__Required tasks__.
a – According to the piece about the Bosch Connected World conference, since what year has Bosch held the conference annually?
b – Continue the account of the 2022 Bosch Connected World conference from its last sentence.

__Given passage__.
---+---
From software-defined vehicles to the IIoT, innovation is high – and cybersecurity remains top of mind.
I recently had the opportunity to attend the 2022 Bosch Connected World conference in Berlin, which highlights state-of-the-art IoT and AI technologies through best practices and real use cases. Bosch has held the Connected World conference annually since 2014, offering an online option for the first time this year, as a way to bring together its closest technology and business partners to drive thought leadership, innovation, and networking.
I must confess that previously, I mostly knew the Bosch brand from their home appliances like refrigerators, washing machines, dryers, robotic lawnmowers, and automotive subsystems (Bosch democratized the anti-lock brake back in the 1970s). All of this was certainly on display at the conference, but there was also so much more, especially around industrial IoT (IIoT) solutions.
---+---
(Some records)
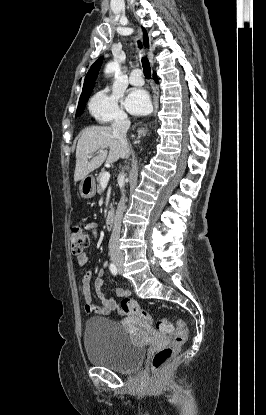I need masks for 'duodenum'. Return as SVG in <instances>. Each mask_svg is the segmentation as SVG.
I'll return each mask as SVG.
<instances>
[{"label": "duodenum", "instance_id": "obj_1", "mask_svg": "<svg viewBox=\"0 0 266 415\" xmlns=\"http://www.w3.org/2000/svg\"><path fill=\"white\" fill-rule=\"evenodd\" d=\"M114 222V211L109 210L105 217V226L107 229H111Z\"/></svg>", "mask_w": 266, "mask_h": 415}]
</instances>
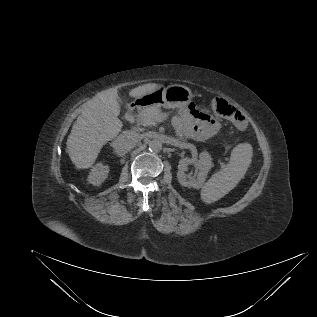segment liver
I'll list each match as a JSON object with an SVG mask.
<instances>
[{
	"instance_id": "6515ba94",
	"label": "liver",
	"mask_w": 317,
	"mask_h": 317,
	"mask_svg": "<svg viewBox=\"0 0 317 317\" xmlns=\"http://www.w3.org/2000/svg\"><path fill=\"white\" fill-rule=\"evenodd\" d=\"M161 87L148 83L132 89L129 96L137 99ZM117 91L118 88L114 87L99 92L74 122L67 139L66 152L77 169L92 167L101 148L120 133L122 122L118 116L121 107Z\"/></svg>"
}]
</instances>
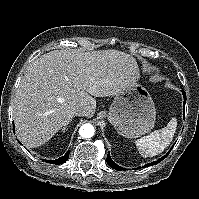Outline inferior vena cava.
I'll list each match as a JSON object with an SVG mask.
<instances>
[{
	"label": "inferior vena cava",
	"mask_w": 199,
	"mask_h": 199,
	"mask_svg": "<svg viewBox=\"0 0 199 199\" xmlns=\"http://www.w3.org/2000/svg\"><path fill=\"white\" fill-rule=\"evenodd\" d=\"M74 113L77 116H85L86 111H85V108L78 106V107L75 108Z\"/></svg>",
	"instance_id": "1"
}]
</instances>
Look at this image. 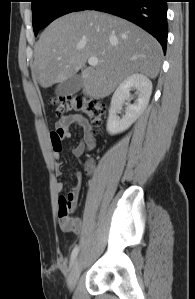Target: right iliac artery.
<instances>
[{
	"instance_id": "right-iliac-artery-1",
	"label": "right iliac artery",
	"mask_w": 195,
	"mask_h": 299,
	"mask_svg": "<svg viewBox=\"0 0 195 299\" xmlns=\"http://www.w3.org/2000/svg\"><path fill=\"white\" fill-rule=\"evenodd\" d=\"M78 252H79V247L76 246L71 253L70 265H72L74 263V260L76 259L77 255H78Z\"/></svg>"
}]
</instances>
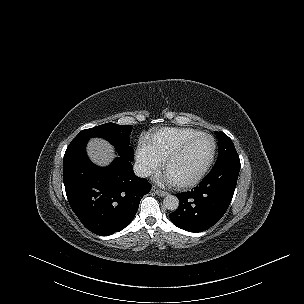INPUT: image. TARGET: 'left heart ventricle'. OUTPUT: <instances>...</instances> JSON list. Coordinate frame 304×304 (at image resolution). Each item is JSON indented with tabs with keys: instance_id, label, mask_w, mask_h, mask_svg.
<instances>
[{
	"instance_id": "b2bd125f",
	"label": "left heart ventricle",
	"mask_w": 304,
	"mask_h": 304,
	"mask_svg": "<svg viewBox=\"0 0 304 304\" xmlns=\"http://www.w3.org/2000/svg\"><path fill=\"white\" fill-rule=\"evenodd\" d=\"M213 148L210 138H201L174 159L168 169L173 181H184L194 177L209 159Z\"/></svg>"
}]
</instances>
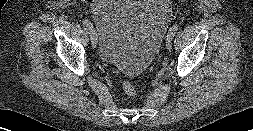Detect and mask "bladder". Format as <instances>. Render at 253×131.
I'll use <instances>...</instances> for the list:
<instances>
[{
    "label": "bladder",
    "mask_w": 253,
    "mask_h": 131,
    "mask_svg": "<svg viewBox=\"0 0 253 131\" xmlns=\"http://www.w3.org/2000/svg\"><path fill=\"white\" fill-rule=\"evenodd\" d=\"M171 16L168 0H96L99 58L124 74L140 75L159 51Z\"/></svg>",
    "instance_id": "bladder-1"
}]
</instances>
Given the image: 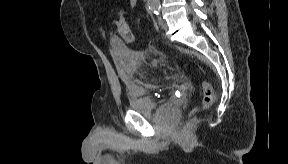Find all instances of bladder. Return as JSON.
<instances>
[{"instance_id": "obj_1", "label": "bladder", "mask_w": 288, "mask_h": 164, "mask_svg": "<svg viewBox=\"0 0 288 164\" xmlns=\"http://www.w3.org/2000/svg\"><path fill=\"white\" fill-rule=\"evenodd\" d=\"M110 46L117 64L129 75H134L143 61V57L130 49L122 40L110 39ZM160 104L157 91L152 87L137 86L131 89L129 109L142 114H151Z\"/></svg>"}]
</instances>
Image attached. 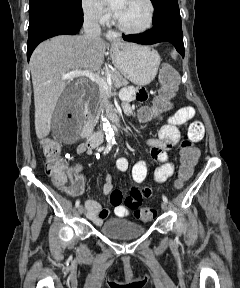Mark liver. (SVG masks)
<instances>
[{"instance_id":"6515ba94","label":"liver","mask_w":240,"mask_h":288,"mask_svg":"<svg viewBox=\"0 0 240 288\" xmlns=\"http://www.w3.org/2000/svg\"><path fill=\"white\" fill-rule=\"evenodd\" d=\"M106 44L88 41L84 35H60L42 42L30 59L35 104V131L38 139L49 135L51 118L67 83L63 74L74 70L96 72L104 60Z\"/></svg>"}]
</instances>
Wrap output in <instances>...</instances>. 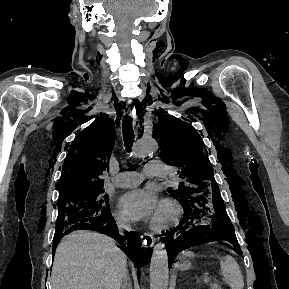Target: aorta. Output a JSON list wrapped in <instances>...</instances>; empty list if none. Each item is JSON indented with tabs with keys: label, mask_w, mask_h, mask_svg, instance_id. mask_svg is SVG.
Returning a JSON list of instances; mask_svg holds the SVG:
<instances>
[{
	"label": "aorta",
	"mask_w": 289,
	"mask_h": 289,
	"mask_svg": "<svg viewBox=\"0 0 289 289\" xmlns=\"http://www.w3.org/2000/svg\"><path fill=\"white\" fill-rule=\"evenodd\" d=\"M158 151V144L153 137H142L136 143L134 156L136 158L153 157ZM168 255L163 243L153 247L150 262V288L168 289Z\"/></svg>",
	"instance_id": "aorta-1"
}]
</instances>
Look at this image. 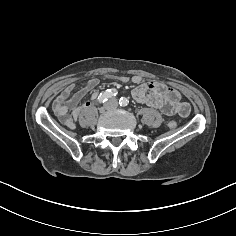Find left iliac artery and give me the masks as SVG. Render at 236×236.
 <instances>
[{"label":"left iliac artery","instance_id":"left-iliac-artery-1","mask_svg":"<svg viewBox=\"0 0 236 236\" xmlns=\"http://www.w3.org/2000/svg\"><path fill=\"white\" fill-rule=\"evenodd\" d=\"M128 103H129V101H128V99H126L125 97H122V98H120V100H119V104H120V106H122V107H126V106L128 105Z\"/></svg>","mask_w":236,"mask_h":236}]
</instances>
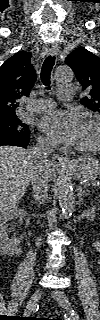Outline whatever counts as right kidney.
<instances>
[{
    "label": "right kidney",
    "mask_w": 100,
    "mask_h": 320,
    "mask_svg": "<svg viewBox=\"0 0 100 320\" xmlns=\"http://www.w3.org/2000/svg\"><path fill=\"white\" fill-rule=\"evenodd\" d=\"M23 212V209L11 207L0 213V248L5 254L14 255L20 251L18 247L21 242V238L8 236V222L16 220Z\"/></svg>",
    "instance_id": "ca27d5eb"
}]
</instances>
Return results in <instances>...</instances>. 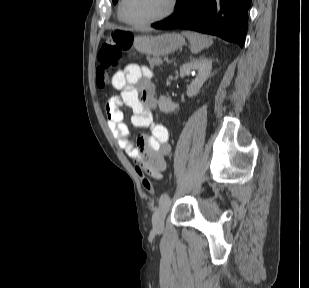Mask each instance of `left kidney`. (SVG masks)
I'll return each instance as SVG.
<instances>
[{
  "instance_id": "obj_1",
  "label": "left kidney",
  "mask_w": 309,
  "mask_h": 288,
  "mask_svg": "<svg viewBox=\"0 0 309 288\" xmlns=\"http://www.w3.org/2000/svg\"><path fill=\"white\" fill-rule=\"evenodd\" d=\"M212 69V60L205 57H200L198 59L192 60L190 62L184 63L180 67V76L185 77L186 75L193 74L198 71L197 76L192 80V82L187 86V96H196L205 81L208 79ZM160 111L164 113H169L176 110L179 105L173 103L170 99L165 96H160L158 101Z\"/></svg>"
}]
</instances>
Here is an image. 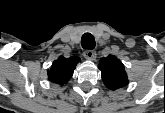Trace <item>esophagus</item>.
I'll use <instances>...</instances> for the list:
<instances>
[{
    "label": "esophagus",
    "mask_w": 165,
    "mask_h": 113,
    "mask_svg": "<svg viewBox=\"0 0 165 113\" xmlns=\"http://www.w3.org/2000/svg\"><path fill=\"white\" fill-rule=\"evenodd\" d=\"M83 55L88 60H94L96 58V52L94 50H85Z\"/></svg>",
    "instance_id": "1"
}]
</instances>
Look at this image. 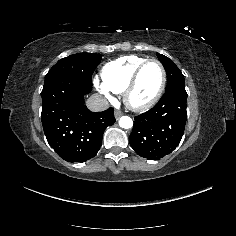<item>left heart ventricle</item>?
<instances>
[{"label":"left heart ventricle","instance_id":"b2bd125f","mask_svg":"<svg viewBox=\"0 0 236 236\" xmlns=\"http://www.w3.org/2000/svg\"><path fill=\"white\" fill-rule=\"evenodd\" d=\"M162 71L158 64L150 63L141 72L132 91L131 100L135 103L149 101L157 92L161 83Z\"/></svg>","mask_w":236,"mask_h":236}]
</instances>
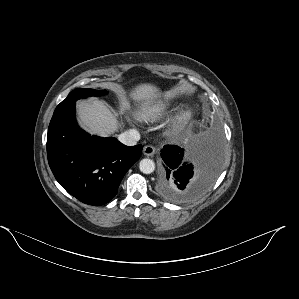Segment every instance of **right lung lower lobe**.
I'll return each instance as SVG.
<instances>
[{
	"mask_svg": "<svg viewBox=\"0 0 299 299\" xmlns=\"http://www.w3.org/2000/svg\"><path fill=\"white\" fill-rule=\"evenodd\" d=\"M142 146L128 147L115 138L90 136L78 129L75 103L54 112L47 135L49 166L60 185L89 205H103L141 156Z\"/></svg>",
	"mask_w": 299,
	"mask_h": 299,
	"instance_id": "1",
	"label": "right lung lower lobe"
}]
</instances>
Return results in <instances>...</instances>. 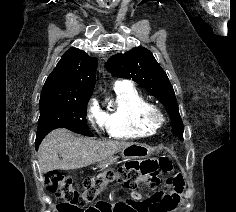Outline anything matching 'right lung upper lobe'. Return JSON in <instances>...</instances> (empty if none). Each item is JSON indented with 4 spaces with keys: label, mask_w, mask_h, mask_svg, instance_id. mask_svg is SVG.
<instances>
[{
    "label": "right lung upper lobe",
    "mask_w": 236,
    "mask_h": 212,
    "mask_svg": "<svg viewBox=\"0 0 236 212\" xmlns=\"http://www.w3.org/2000/svg\"><path fill=\"white\" fill-rule=\"evenodd\" d=\"M96 69V58L77 48L67 50L48 76L40 99L91 96Z\"/></svg>",
    "instance_id": "right-lung-upper-lobe-1"
}]
</instances>
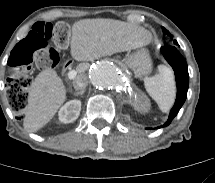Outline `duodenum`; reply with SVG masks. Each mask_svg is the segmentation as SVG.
Segmentation results:
<instances>
[{
	"instance_id": "duodenum-1",
	"label": "duodenum",
	"mask_w": 215,
	"mask_h": 183,
	"mask_svg": "<svg viewBox=\"0 0 215 183\" xmlns=\"http://www.w3.org/2000/svg\"><path fill=\"white\" fill-rule=\"evenodd\" d=\"M72 64L71 60L66 61L65 63V69H67Z\"/></svg>"
}]
</instances>
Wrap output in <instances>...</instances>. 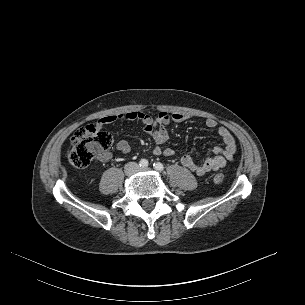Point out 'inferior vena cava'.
<instances>
[{
	"label": "inferior vena cava",
	"instance_id": "1",
	"mask_svg": "<svg viewBox=\"0 0 305 305\" xmlns=\"http://www.w3.org/2000/svg\"><path fill=\"white\" fill-rule=\"evenodd\" d=\"M132 165L137 166V164H135V163H132Z\"/></svg>",
	"mask_w": 305,
	"mask_h": 305
}]
</instances>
---+---
__Answers given__.
a – Since 2014.

b –
From roaming the tradeshow floor to attending keynote sessions, everything Bosch had to offer was highly informative to the biggest trends surfacing in our increasingly connected world – which now extends well beyond those home appliances. Here are my top takeaways from what I got to see and experience.
On the tradeshow floor: connected vehicles and IIoT sit front and center
The main hall of the tradeshow showcased nearly everything that Bosch does, which covers many verticals including:
- Smart Home: Bosch Smart Home and the sister team Home Connect manufacture home appliances, all of which offer remote management with a smartphone app.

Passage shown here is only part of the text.